In the nanopowder characterization text, what X-ray source was used for the TiO2 powder in the XPS analysis?

** Text segment follows **

Although all of the sample materials are generally considered very low- to in-soluble, literature data state solubility of ZnO between 4.88 and 7.40 mg/L (Xia et al. 2008; Reed et al. 2012; Li et al. 2012). Schmidt and Vogelsberger (2006) investigated solubility of TiO2 and found that three commercially available nanosized TiO2 had a solubility of 250 nmol/L (19.97 mg/L) at pH 1.5. The study also concluded that TiO2 solubility increases with decreasing pH of medium and material primary particle size. This is of great importance as the TiO2 sample in this study is stabilized by HNO3, which is expected to render the surface to become highly hydroscopic. However, the effect may also include chemical destabilization and increased solubility. No literature values on solubility were found for CeO2 and Al2O3.

The specific surface areas of the bulk nanopowders were measured using the BET (Brunauer–Emmett–Teller) nitrogen adsorption method. The materials were degassed for 72 h at 25 °C and subsequently analysed using Quantachrome Nova 4200 multipoint BET.

Surface analysis of the powders by X-ray photoelectron spectroscopy (XPS) was performed in a SPECS SAGE HR 100 system spectrometer on as-received powders. The X-ray source for TiO2 was Mg Kα (non-monochromatic, operated at 12.5 kV and 250 W). For other powders, experiments are performed with an Al Kα source (non-monochromatic, operated at 12.5 kV and 300 W). The take-off angle was fixed at 90º and the measurements were conducted at a pressure of ~10–6 Pa. Survey spectra were obtained with a pass energy of 30 eV. Detailed spectra were acquired for C 1s, O 1s and metal regions (Ti 2p, Zn 2p, Ce 2s and Al 2p) with a pass energy of 15 eV. Spectra were analysed with the CasaXPS 2.3.15dev87 software. The analysis consisted of satellite removal, Shirley background subtraction, calibration of the binding energies to the C 1s C–C peak at 285 eV, and peak fitting with Gaussian–Lorentzian line shapes to determine the atomic percentages and chemical states of elements contained in each powder. The results from XPS characterisation are presented in Table 1.

** End of Text segment **
** Extracted entries follows **

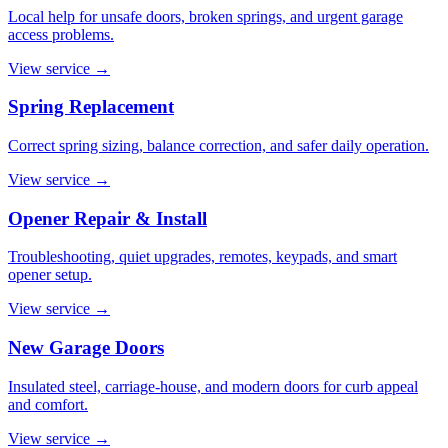
Local help for unsafe doors, broken springs, and urgent garage
access problems.
View service
→
Spring Replacement
Correct spring sizing, balance correction, and safer daily operation.
View service
→
Opener Repair & Install
Troubleshooting, quiet upgrades, remotes, keypads, and smart
opener setup.
View service
→
New Garage Doors
Insulated steel, carriage-house, and modern doors for curb appeal
and comfort.
View service
→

** End of Extracted entries **

_Answer box_:
A non-monochromatic Mg Kα source operated at 12.5 kV and 250 W.